Speech Enhancement Using Band-Dependent Spectral Estimators


IEICE TRANSACTIONS on Information and Systems   Vol.E86-D   No.5   pp.937-946
Publication Date: 2003/05/01
Online ISSN: 
Print ISSN: 0916-8532
Type of Manuscript: PAPER
Category: Speech and Hearing
speech enhancement,  Map estimation,  signal reconstruction,  digital signal processing,  

Full Text: PDF>>
Buy this Article

Our work introduces a speech enhancement algorithm that modifies on-line the spectral representation of degraded speech to approximate the spectral coefficients of high quality speech.
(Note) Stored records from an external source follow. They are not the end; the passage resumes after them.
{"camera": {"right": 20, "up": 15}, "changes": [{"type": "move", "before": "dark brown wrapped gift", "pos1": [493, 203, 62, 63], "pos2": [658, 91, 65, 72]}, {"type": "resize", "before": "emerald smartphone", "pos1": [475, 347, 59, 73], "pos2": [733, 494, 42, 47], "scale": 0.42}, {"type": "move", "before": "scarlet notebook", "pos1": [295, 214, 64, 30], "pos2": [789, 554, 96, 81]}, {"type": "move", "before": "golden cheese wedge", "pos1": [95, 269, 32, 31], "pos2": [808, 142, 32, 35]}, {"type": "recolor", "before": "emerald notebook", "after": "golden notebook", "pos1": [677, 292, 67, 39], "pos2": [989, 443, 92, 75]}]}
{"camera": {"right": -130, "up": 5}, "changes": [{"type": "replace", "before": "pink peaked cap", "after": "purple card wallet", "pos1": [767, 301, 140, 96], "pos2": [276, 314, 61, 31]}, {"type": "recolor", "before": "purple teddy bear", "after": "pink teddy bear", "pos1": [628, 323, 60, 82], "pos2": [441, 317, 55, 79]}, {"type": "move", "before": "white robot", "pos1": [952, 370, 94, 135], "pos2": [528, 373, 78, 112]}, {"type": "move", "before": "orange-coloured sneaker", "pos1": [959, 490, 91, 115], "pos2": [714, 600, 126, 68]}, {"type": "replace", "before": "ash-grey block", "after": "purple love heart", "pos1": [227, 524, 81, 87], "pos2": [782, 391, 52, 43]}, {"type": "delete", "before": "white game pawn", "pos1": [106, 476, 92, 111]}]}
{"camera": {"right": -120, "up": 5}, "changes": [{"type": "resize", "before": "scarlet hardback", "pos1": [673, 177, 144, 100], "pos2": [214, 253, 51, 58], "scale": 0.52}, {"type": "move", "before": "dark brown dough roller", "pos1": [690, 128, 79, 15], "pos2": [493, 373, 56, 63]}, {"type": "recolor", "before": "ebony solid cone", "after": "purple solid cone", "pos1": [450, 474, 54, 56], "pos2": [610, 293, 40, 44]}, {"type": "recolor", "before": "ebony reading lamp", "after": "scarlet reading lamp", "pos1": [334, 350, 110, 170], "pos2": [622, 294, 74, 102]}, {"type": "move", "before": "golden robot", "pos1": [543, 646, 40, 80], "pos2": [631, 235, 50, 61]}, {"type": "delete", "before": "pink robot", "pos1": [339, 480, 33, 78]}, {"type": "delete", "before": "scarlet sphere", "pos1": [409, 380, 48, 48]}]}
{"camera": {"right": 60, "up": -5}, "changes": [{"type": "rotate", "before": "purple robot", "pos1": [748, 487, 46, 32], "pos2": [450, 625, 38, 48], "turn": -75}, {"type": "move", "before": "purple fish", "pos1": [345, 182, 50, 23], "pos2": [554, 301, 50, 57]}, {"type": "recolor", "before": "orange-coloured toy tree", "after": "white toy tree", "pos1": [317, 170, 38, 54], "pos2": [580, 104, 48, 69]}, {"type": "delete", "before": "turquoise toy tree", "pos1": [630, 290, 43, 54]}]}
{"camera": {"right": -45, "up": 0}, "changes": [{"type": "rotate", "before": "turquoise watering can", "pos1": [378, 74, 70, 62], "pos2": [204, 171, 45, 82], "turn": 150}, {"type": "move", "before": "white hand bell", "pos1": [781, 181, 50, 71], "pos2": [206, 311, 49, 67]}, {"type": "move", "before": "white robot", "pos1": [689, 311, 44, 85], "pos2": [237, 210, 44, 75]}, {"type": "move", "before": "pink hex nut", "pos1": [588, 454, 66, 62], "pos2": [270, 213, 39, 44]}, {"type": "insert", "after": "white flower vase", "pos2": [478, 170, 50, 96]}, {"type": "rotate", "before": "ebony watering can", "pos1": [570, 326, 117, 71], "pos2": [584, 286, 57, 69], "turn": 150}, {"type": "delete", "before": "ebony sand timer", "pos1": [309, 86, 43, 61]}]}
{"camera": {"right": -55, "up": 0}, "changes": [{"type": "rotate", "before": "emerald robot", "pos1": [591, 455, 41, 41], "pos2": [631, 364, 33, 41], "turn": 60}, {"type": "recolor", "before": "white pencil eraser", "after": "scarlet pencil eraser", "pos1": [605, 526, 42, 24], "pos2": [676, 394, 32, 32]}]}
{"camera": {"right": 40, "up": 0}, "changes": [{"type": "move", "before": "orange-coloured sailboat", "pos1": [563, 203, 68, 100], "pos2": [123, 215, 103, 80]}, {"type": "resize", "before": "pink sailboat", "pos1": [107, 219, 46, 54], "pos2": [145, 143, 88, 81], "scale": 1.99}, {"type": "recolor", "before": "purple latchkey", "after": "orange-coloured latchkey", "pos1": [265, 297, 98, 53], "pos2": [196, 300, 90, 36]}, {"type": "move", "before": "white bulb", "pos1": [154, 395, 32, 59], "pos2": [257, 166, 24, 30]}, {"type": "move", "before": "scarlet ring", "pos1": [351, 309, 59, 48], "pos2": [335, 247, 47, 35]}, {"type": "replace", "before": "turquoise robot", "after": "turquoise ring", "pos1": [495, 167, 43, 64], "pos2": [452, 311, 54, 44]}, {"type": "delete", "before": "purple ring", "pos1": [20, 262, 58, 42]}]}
The proposed framework is based on the application of Discrete Fourier Transform (DFT) to a large ensemble of clean speech frames and the estimation of parametric, heavy-tail non-Gaussian probability distributions for the spectral magnitude. Each clean spectral band possesses a unique pdf. This is selected according to the smallest Kullback-Leibler divergence between each candidate heavy-tail pdf and the non-parametric pdf of the magnitude of each spectral band of the clean ensemble. The parameters of the distributions are derived by Maximum Likelihood Estimation (MLE). A maximum a-posteriori (MAP) formulation of the degraded spectral bands leads to soft threshold functions, optimally derived from the statistics of each spectral band and effectively reducing white and slowly varying coloured Gaussian noise. We evaluate the new algorithm on the task of improving the quality of speech perception as well as Automatic Speech Recognition (ASR) and demonstrate its robustness at SNRs as low as 0 dB.